Here’s everything you need to know about the Samsung Galaxy Note 7
Announced earlier this week, Samsung’s Galaxy Note 7 is a big old betsy of a phablet, a 5.7-inch monsterphone that brings the super-powered performance of its existing S7 Edge device to its Note range. The Android powerhouse that giant-handed fans have been waiting all year for – and the biggest rival to Apple’s iPhone – it’s slick, premium as all hell and launches September 2. Here’s everything you need to know about the Galaxy Note 7.
You unlock it just by looking at it
The Note 7 is one of the first phones to include an infrared iris scanner as a means of unlocking the device (some Windows 10 phones have been eyeball-unlockable for a while) meaning you can glance at the screen with either one of your peepers and have it ping to life in seconds. It’s ideal for those times when your fingers are covered in grease or you’ve been buried up to your neck in sand.
The stylus can do lots more
The S Pen is twice as sensitive as the stylus that came with the Note 5 (incidentally, if you’re wondering where the Note 6 went, Samsung skipped it to keep the numbering neat). It can jot notes on the screen even when the phone is locked, create gif animations of anything that’s on screen and instantly translate any text it touches.
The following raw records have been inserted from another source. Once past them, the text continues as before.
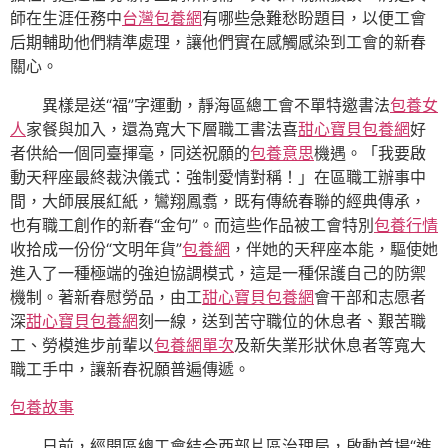
師在生涯任務中
台灣包養網
有哪些急難愁盼題目，以便工會
后期輔助他們精準處理，讓他們實在感觸感染到工會的新春
關心。
異樣是送“福”字運動，靜海區總工會不單特邀書法
包養女
人
家餐與加入，還為寬大下層職工書法喜
甜心寶貝包養網
好
者供給一個同臺揮毫，同送祝願的
包養意思
機遇。「我要啟
動天秤座最終裁決儀式：強制愛情對稱！」在區職工辦事中
間，大師展展紅紙，鸞翔鳳翥，既有傳統春聯的經典傳承，
也有職工創作的新春“金句”。而這些作品被工會特別
包養行情
收拾成一份份“文明年貨”
包養網
，伴她的天秤座本能，驅使她
進入了一種極端的強迫協調模式，這是一種保護自己的防禦
機制。著新春慰勞品，由工
甜心寶貝包養網
會干部和志愿者
深
甜心寶貝包養網
刻一線，送到苦守職位的休息者、艱苦職
工、勞模進步前輩以
包養網單次
及新失業形狀休息者等寬大
職工手中，讓新春祝願普遍傳遞。
包養故事
日前，經開區總工會結合西部片區治理局，啟動首場“進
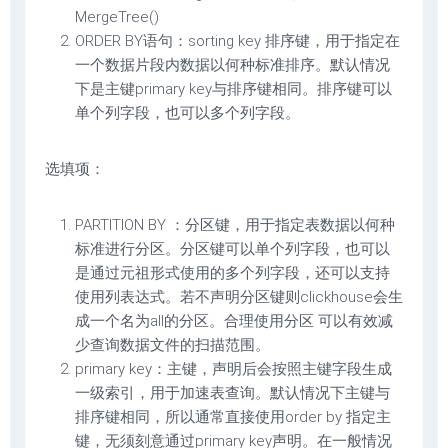
MergeTree()
ORDER BY语句：sorting key 排序键，用于指定在
一个数据片段内数据以何种标准排序。默认情况
下是主键primary key与排序键相同。排序键可以
单个列字段，也可以多个列字段。
选填项：
PARTITION BY ：分区键，用于指定表数据以何种
标准进行分区。分区键可以单个列字段，也可以
是通过元祖形式使用的多个列字段，还可以支持
使用列表达式。若不声明分区键则clickhouse会生
成一个名为all的分区。合理使用分区 可以有效减
少查询数据文件的扫描范围。
primary key：主键，声明后会按照主键字段生成
一级索引，用于加速表查询。默认情况下主键与
排序键相同，所以通常直接使用order by 指定主
键，无须刻意通过primary key声明。在一般情况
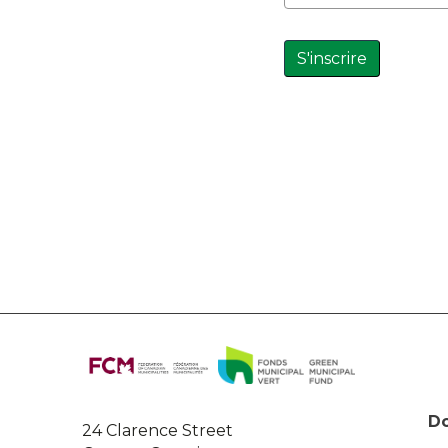
S'inscrire
About
this
site
Do
24 Clarence Street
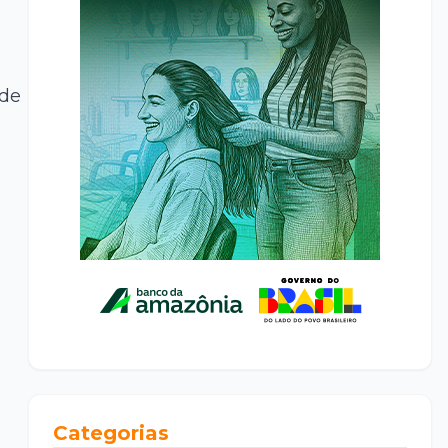
 de
Categorias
You can splash it and dunk it
The phone is waterproof to depths of five feet for up to half an hour, so if you drop the Note 7 in the bathtub you’ve got time to go make a cup of tea and read a chapter of a book before retrieving it. The stylus is equally waterproofed and works on the screen even when both are soaking wet, an engineering feat that took Samsung three years (and presumably a small pile of damp and broken pens) to develop.
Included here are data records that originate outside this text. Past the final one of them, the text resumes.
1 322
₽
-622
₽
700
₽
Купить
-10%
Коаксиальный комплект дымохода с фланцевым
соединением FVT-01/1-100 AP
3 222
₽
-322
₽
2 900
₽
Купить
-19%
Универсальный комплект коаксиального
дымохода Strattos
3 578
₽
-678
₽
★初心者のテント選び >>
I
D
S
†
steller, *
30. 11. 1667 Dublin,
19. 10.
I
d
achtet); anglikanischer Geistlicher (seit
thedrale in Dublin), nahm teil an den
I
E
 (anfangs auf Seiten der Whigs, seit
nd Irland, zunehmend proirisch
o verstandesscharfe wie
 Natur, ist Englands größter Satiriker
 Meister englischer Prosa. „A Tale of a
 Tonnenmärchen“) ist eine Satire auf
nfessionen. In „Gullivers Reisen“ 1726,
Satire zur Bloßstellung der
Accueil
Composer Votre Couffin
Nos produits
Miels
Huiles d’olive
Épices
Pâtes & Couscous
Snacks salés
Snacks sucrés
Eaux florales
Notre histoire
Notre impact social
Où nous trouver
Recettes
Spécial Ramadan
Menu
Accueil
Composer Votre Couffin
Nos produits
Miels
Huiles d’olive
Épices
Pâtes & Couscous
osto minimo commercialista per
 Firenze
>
Its insides are only slightly more powerful than the S7 Edge
For a long time Samsung’s Note series has way outperformed its smaller and more mainstream phones, but as the S7 was such an unexpectedly beefy little handset to begin with, the Note 7 simply copies much of that phone’s existing specifications while adding a few small improvements. The 12 megapixel camera with f/1.7 lens is the same found in the S7. It’s got the same Qualcomm Snapdragon 820 processor and 4GB of RAM. With 64GB of memory, the Note 7 has twice the internal storage however, and a larger battery that’s used to power the bigger screen. This can be expanded with a MicroSD card, a feature missing from the Note 5. This is also the first Samsung phone to make the leap to USB Type-C, the kind with a convenient charging cable that fits either way around.
It fits into a new VR headset
The Gear VR has been updated to work with the Note 7 and now features a USB Type-C port and a wider field of view.
The screen is curved and the back is made of treacherous glass
Another similarity to the S7 can be seen in the screen’s curved edges, a design that’s mirrored on the rear panel of the phone too to create a pleasing front-and-back symmetry. The Note 7 has Gorilla Glass 5 on both sides, so just like the S7 it will glide frictionlessly across even the most slightly inclined of surfaces, stealthily inching its way towards table edges unnoticed until you hear the clatter of your phone hitting the floor.